SHORT EXERCISE 1: In the excerpt on the policyholder meetings, who wrote the two lengthy joint opinions that the speaker read?
SHORT EXERCISE 2: From the excerpt on the policyholder meetings, copy the passage between "The view has" and "they may have.", inclusive.

The need for the third class meeting, which is a meeting essentially of the Non-GAR Policyholders, arises from the fact that advice has been given to the Society and to others, in particular to the Financial Services Authority, that Non-GAR Policyholders, or some of them, may have claims against the Society as creditors in respect of mis-selling.  The nature of those claims is potentially quite varied.  I have read two lengthy joint opinions by Mr Warren QC and Mr Lowe, which review a very wide variety of possible claims and which attempt to assess, in general terms, the possible strength and incidents of these different claims and also the impact on them, if any, of the rules about limitation and the relevant principles for quantification of damages.

The view has been taken, in the light of that advice or that expression of view, that there are possible claims, principally by the Non-GAR Policyholders, but also consequentially, to some extent, by the GAR Policyholders.  These are claims against the Society in respect of mis-selling of the relevant policies which need to be compromised as part of any arrangement.  What is therefore proposed is that, on the one hand, the GAR Policyholders will be present in person or by proxy at one class meeting and will vote on the scheme, thereby considering whether to accept the proposed uplift of their policy values in exchange for the surrender of their guaranteed annuity rate rights and also, incidentally, waiving any mis-selling claims they may have.

STORED RECORDS:

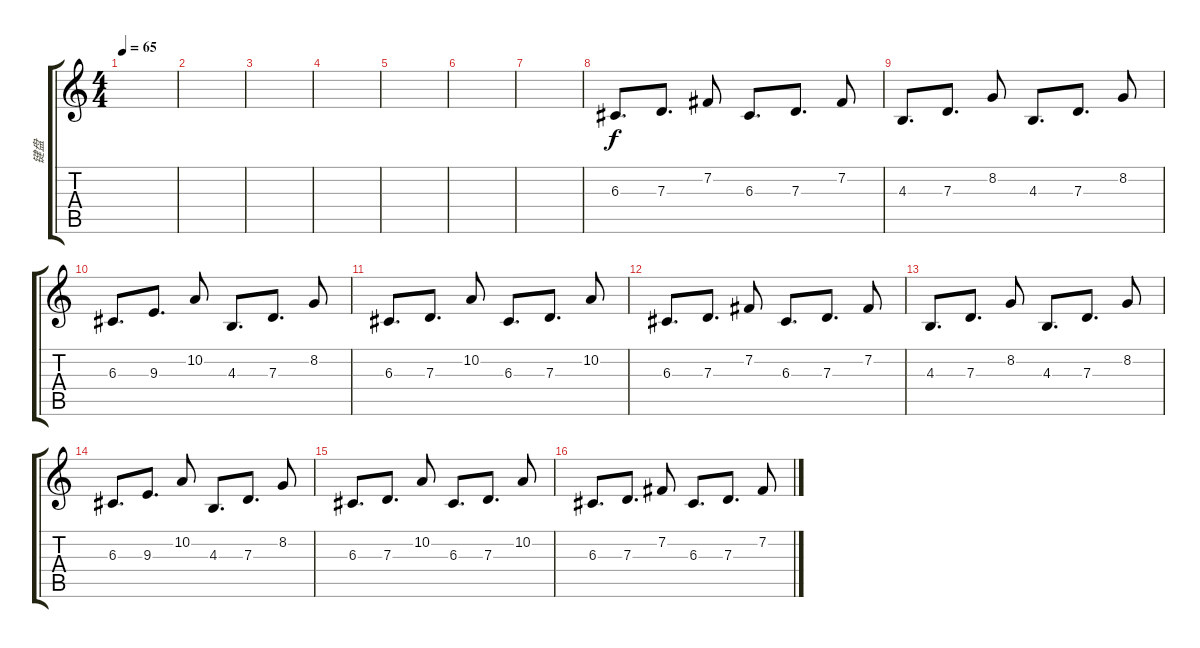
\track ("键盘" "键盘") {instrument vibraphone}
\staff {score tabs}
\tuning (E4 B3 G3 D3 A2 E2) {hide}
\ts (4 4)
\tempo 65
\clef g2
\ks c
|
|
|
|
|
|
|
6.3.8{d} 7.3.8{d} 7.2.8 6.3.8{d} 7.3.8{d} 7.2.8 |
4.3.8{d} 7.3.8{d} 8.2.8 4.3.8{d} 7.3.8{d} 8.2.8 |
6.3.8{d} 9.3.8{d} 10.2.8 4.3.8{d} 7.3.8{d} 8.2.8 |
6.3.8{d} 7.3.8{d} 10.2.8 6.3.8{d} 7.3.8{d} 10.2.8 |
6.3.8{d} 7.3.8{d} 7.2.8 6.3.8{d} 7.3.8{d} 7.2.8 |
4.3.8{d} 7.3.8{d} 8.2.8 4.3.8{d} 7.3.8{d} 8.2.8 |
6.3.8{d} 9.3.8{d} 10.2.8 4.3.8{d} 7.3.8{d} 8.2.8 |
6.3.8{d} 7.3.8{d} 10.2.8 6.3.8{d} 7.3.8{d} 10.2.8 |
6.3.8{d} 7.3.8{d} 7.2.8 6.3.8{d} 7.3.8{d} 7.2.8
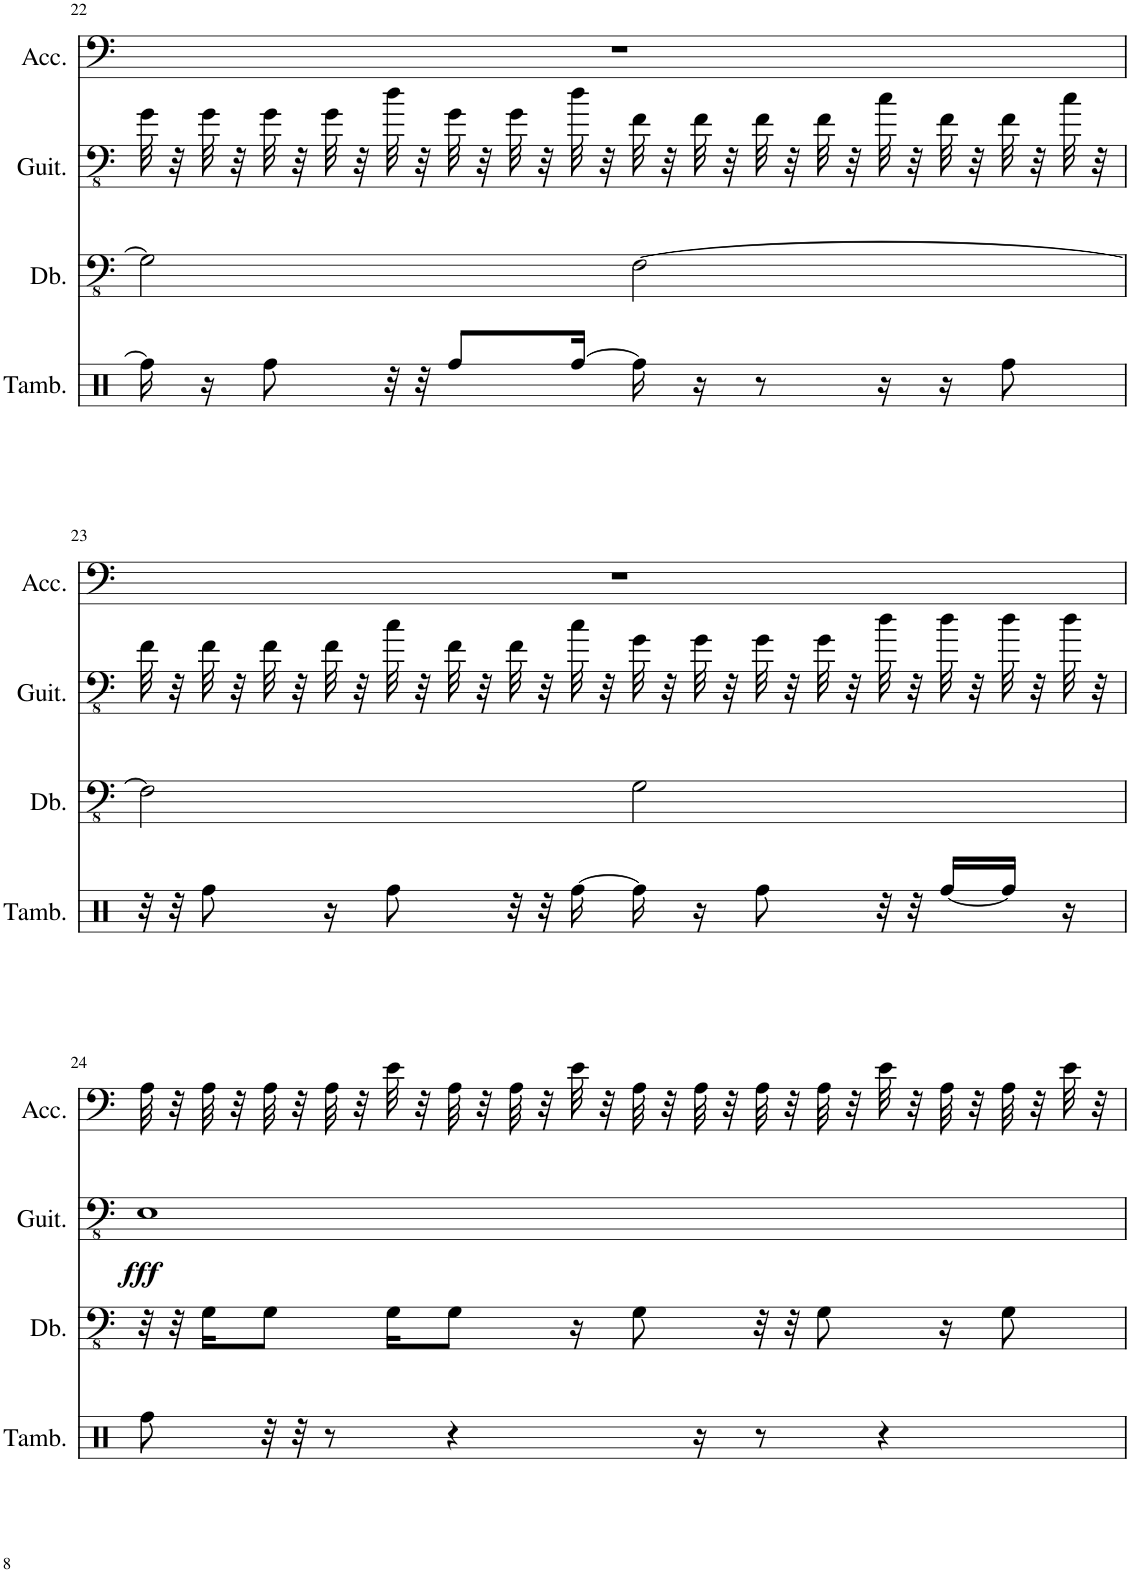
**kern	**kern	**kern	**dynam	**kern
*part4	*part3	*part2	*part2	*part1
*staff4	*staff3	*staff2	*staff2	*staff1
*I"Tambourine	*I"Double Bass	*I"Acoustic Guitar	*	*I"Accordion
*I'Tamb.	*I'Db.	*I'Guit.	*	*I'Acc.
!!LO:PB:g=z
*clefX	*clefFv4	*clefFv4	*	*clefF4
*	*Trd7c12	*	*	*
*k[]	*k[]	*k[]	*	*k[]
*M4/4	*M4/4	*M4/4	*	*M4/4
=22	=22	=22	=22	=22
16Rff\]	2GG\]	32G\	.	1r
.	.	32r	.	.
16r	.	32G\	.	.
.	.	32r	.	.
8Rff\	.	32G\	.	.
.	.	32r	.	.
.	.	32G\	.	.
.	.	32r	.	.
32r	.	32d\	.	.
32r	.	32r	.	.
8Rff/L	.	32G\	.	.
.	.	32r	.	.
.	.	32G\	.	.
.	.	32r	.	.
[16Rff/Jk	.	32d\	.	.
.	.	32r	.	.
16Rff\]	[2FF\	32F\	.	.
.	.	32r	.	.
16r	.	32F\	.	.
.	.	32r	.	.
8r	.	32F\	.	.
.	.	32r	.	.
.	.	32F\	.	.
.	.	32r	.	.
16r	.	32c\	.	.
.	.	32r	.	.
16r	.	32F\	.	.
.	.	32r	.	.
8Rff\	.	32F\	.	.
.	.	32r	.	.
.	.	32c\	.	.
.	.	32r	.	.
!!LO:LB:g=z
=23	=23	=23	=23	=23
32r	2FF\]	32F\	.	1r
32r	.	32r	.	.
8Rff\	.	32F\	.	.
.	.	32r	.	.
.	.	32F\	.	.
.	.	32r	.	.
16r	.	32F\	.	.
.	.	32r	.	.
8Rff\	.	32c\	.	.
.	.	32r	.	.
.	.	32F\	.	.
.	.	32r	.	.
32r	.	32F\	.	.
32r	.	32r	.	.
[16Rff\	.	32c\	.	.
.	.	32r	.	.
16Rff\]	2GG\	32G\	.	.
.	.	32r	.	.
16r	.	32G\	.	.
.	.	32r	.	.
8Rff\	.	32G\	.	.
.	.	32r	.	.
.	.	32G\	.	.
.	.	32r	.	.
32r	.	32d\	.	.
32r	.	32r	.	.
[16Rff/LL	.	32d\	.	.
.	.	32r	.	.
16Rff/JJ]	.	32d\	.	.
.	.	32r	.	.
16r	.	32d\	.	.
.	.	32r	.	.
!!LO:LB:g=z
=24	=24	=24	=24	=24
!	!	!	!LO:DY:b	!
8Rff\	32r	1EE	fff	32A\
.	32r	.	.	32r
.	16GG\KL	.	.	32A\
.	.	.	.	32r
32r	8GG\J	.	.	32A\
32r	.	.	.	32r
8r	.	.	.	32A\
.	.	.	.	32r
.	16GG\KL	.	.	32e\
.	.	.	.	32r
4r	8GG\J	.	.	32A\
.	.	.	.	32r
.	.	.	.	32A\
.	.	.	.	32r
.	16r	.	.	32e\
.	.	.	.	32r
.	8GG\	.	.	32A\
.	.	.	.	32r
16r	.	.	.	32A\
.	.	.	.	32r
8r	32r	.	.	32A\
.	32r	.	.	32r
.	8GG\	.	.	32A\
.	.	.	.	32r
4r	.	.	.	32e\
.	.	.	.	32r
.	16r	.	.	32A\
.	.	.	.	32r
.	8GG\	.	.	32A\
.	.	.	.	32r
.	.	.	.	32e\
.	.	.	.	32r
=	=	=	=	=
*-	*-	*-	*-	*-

EXPECTED OUTPUT 1: Mr Warren QC and Mr Lowe.

EXPECTED OUTPUT 2:
The view has been taken, in the light of that advice or that expression of view, that there are possible claims, principally by the Non-GAR Policyholders, but also consequentially, to some extent, by the GAR Policyholders.  These are claims against the Society in respect of mis-selling of the relevant policies which need to be compromised as part of any arrangement.  What is therefore proposed is that, on the one hand, the GAR Policyholders will be present in person or by proxy at one class meeting and will vote on the scheme, thereby considering whether to accept the proposed uplift of their policy values in exchange for the surrender of their guaranteed annuity rate rights and also, incidentally, waiving any mis-selling claims they may have.